Funny, the Goldbach Conjecture is the first problem listed here. Seems like a fun problem to explore in one's free time.

Thou mewling ill-breeding pignut!

Ronald M Martin

Lots of effort has been spent on this problem by many people over a very long time. Look for it on Wikipedia to get an idea of how difficult a problem it is and how much computer time has been devoted to checking the conjecture over a very large range of numbers.

AspDotNetDev

Oh I'm sure that's true. While it would be fun to explore the problem, I suspect it is all but impossible to solve. :)

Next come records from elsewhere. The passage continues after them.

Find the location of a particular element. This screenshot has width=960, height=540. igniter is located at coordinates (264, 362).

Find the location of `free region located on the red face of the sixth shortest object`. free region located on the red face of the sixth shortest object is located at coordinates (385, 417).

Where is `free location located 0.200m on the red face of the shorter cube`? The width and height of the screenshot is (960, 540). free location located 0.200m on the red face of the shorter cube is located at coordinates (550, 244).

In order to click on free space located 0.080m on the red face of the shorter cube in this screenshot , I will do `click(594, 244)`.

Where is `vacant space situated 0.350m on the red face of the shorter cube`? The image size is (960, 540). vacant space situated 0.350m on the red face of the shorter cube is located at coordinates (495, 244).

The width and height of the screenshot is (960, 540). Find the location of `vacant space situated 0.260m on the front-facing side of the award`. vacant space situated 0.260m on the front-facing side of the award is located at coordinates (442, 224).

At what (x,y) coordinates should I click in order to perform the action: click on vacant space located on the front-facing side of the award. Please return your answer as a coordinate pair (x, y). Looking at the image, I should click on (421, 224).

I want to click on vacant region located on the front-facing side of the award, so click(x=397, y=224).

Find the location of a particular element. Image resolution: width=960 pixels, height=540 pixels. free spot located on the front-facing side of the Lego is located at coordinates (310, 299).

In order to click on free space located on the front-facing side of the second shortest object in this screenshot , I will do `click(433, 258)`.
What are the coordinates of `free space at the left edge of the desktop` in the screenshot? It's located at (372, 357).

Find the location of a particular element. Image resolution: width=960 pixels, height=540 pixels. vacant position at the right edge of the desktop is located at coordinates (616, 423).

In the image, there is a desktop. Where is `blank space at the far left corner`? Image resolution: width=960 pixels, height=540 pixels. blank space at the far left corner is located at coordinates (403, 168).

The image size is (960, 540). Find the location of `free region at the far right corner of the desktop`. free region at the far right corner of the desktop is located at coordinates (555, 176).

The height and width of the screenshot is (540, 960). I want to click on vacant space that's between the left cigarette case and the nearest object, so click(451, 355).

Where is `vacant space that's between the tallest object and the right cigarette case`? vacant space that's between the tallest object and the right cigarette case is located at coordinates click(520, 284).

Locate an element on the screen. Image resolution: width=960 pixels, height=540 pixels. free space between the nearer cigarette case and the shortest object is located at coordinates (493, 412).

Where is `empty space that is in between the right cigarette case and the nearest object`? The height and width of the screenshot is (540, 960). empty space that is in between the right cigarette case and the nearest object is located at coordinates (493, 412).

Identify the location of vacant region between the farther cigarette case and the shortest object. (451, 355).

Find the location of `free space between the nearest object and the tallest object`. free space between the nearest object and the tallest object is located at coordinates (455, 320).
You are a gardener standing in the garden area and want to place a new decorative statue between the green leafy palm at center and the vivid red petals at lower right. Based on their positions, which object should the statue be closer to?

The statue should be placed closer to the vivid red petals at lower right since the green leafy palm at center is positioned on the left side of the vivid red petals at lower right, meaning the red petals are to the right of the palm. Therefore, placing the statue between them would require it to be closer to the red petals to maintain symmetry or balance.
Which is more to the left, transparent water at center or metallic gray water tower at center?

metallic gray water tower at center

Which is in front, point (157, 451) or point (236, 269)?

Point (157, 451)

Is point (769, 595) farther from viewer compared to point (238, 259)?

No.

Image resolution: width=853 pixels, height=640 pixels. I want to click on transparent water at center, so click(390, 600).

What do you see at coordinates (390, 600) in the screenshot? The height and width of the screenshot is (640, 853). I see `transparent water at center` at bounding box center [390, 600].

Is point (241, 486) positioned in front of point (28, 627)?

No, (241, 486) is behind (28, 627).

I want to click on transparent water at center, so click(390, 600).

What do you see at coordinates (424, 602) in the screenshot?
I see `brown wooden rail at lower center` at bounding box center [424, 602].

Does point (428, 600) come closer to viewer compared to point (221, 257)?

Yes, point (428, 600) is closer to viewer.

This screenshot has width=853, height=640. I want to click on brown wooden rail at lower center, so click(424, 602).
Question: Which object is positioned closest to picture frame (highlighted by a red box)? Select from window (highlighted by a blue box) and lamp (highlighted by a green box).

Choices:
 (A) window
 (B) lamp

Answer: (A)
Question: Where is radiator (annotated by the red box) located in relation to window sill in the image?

Thou mewling ill-breeding pignut!

jsc42

AspDotNetDev wrote:

I saw it on some nature show when I was younger

It would be more amazing if you'd been using it after seeing it when you were older. It is implicit that you were younger than you are now when you saw it. I've been using the word for years - I cannot recall if I saw it anywhere or if I made it up as a self describing word. There is a word for self describing words but I cannot recall what it is (it isn't onomatopoeia - that's words that sound like what they represent) and there is an antonym for words that describe their opposites (e.g. fat is a very thin word). Some CPian took this to another level (I forget who) with a self describing acronym in their signature block: "I have CDO - it's like OCD but arranged alphabetically" Thanks to whoever can tell me what the word for self describing words in and what its antonym is. Thanks too to AspDotNetDev for the challenge - the large no of responses shows that you hit a hot spot.

jsc42

I had a recent project that required a progress / status bar to be displayed but there was a restriction that there could only be zero, one or two images and the system that displayed them could only show them at their real width (no scaling). The progress bar had to work for all values from 0 to 100. The simplest solution was to create 101 icons (one for each possible value) but I wanted to minimise the pool of icons (as I had to create them and there were four different colours so 101 would instantly grow to 404). Starting with Goldbach's Conjecture, I discovered that the only numbers that I couldn't create as the sum of two primes in the range 1 to 100 were 27, 51, 57, 65, 77 and 95. (This is consistent with Goldbach's Conjecture as these are all odd numbers and any odd number can be represented as an even number + 1 and it is even numbers that his conjecture say can be the sum of only two primes). The answer was to cheat and invent a new type of number! I've called it a pseudo prime number. The following is a quote from the actual source code comments:

REM {
The relative proportions are shown as a series of adjacent icons. A column can contain a maximum
of 10 icons. As the left and right ends of the image are icons, this leaves a maximum of 8 icons for
the values to be displayed. As there are (up to) four coloured bars per icon, each colour can be
represented as either a single icon or two adjacent icons (4 * 2 = 8).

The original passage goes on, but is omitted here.